The officers involved in this case clearly used a show of authority to elicit cooperation from the passengers, as evidenced by Investigator Ronzone’s statement that he displayed his badge to the passengers “so they could see it.” In addition, the officers’ tactical positions, with one armed officer at the rear of the bus, another at the only entry/exit of the bus, and a third with a police dog just outside the bus, makes it rather clear that the officers intended to exercise control over the bus and its passengers. The passengers on the commandeered bus did not “feel free to decline the officers’ requests or otherwise terminate the encounter” under such circumstances. Stevenson, himself, obviously, did not feel free to terminate his encounter with the boarding party, or he would not have agreed to have his bag “sniffed” by Katie (if, indeed, he did so consent).

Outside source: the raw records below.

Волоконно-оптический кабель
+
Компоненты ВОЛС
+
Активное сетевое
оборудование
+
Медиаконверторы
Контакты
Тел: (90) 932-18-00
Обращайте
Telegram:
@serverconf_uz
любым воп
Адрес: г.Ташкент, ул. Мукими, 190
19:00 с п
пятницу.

Although the United States Supreme Court declined to rule that the bus sweeps at issue in Bostick were necessarily unconstitutional, under the circumstances attendant to the present case, the manner in which the bus was commandeered and the passengers sequestered exceeds the scope of permissible search and seizure.2

*682The bus-boarding here exceeds the scope of permissible search and seizure under the Nevada Constitution. See Barrios-Lomeli v. State, 113 Nev. 952, 957, 944 P.2d 791, 794 (1997), petition for reh'g pending, (although the United States Supreme Court abandoned the exigency requirement for warrantless search of automobile, Nevada declines to do so).

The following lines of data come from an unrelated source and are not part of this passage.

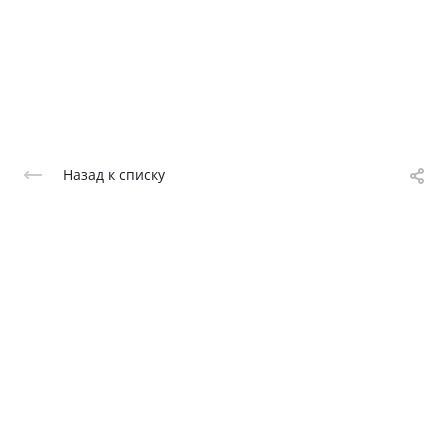
Назад к списку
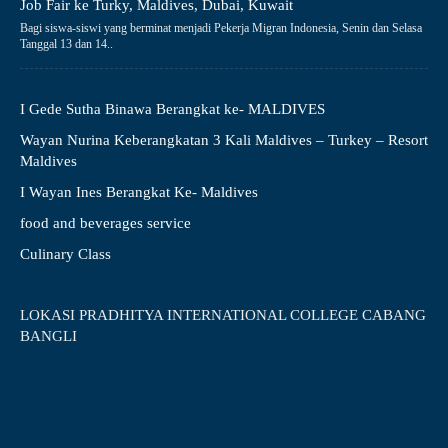
Job Fair ke Turky, Maldives, Dubai, Kuwait
Bagi siswa-siswi yang berminat menjadi Pekerja Migran Indonesia, Senin dan Selasa
Tanggal 13 dan 14..
I Gede Sutha Binawa Berangkat ke- MALDIVES
Wayan Nurina Keberangkatan 3 Kali Maldives – Turkey – Resort
Maldives
I Wayan Ines Berangkat Ke- Maldives
food and beverages service
Culinary Class
LOKASI PRADHITYA INTERNATIONAL COLLEGE CABANG
BANGLI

I am convinced that any citizen, any reasonable person, would have felt that the passengers’ movements were restricted by this boarding party. It may be, as contended by the State, that Investigator Ronzone did not intend “to block [Mr. Stevenson’s] ability to leave the bus at any time, that no guns were pulled and that he asked the same type of questions to each passenger”; but this does not alter the conclusion that any reasonable person would have considered himself or herself restrained by the four members of this boarding party and not free to leave once the bus was boarded and surrounded.

I dissent because I believe that these boarding parties, at least as they are currently being conducted, are illegal, and because I believe that Mr. Stevenson was subject to an unlawful search and seizure. I am worried about this practice because innocent passengers should not be subjected to systematic violation of their constitutional rights in the hope that a drug courier might occasionally be apprehended. This court should condemn the practice and reverse the district court’s order denying the motion to suppress.

“Commandeer” seems like the correct description of the Task Force’s incursion. The inspector testified that he boarded the bus, “pulled out [his] badge” and then engaged in some “consensual talk with the passengers on the bus, looking for a controlled substance . . . .”

After the time that the inspector announced that he was looking for contraband and that he was going to question the passengers about controlled substances, the passengers certainly were not, as claimed by the inspector, “free to do whatever they want[edj.”

The inspector’s conclusory testimony that people were “free” to leave the bus while he was interrogating them and his reply in answer to a leading question that passengers were actually “leaving [and] getting on and off the bus” does not persuade me that the passengers had not been “seized” at the time the officer was conducting his search for “controlled substancefs].” The officer’s telling passengers, in effect, “I am a narcotics officer. I am looking for narcotics and I want to question you,” cannot be taken as an invitation to leave the bus at will.

I note that the defendant in Bostick, unlike Stevenson, was “specifically advised . . . that he could refuse consent.” Id. at 437. I do not contend that the officers’ not informing Stevenson of a right to refuse to consent is alone dispositive of this case, but this does suggest the failure to advise him of this right would make a reasonable person even more inclined to believe that he was under the officers’ dominion and control.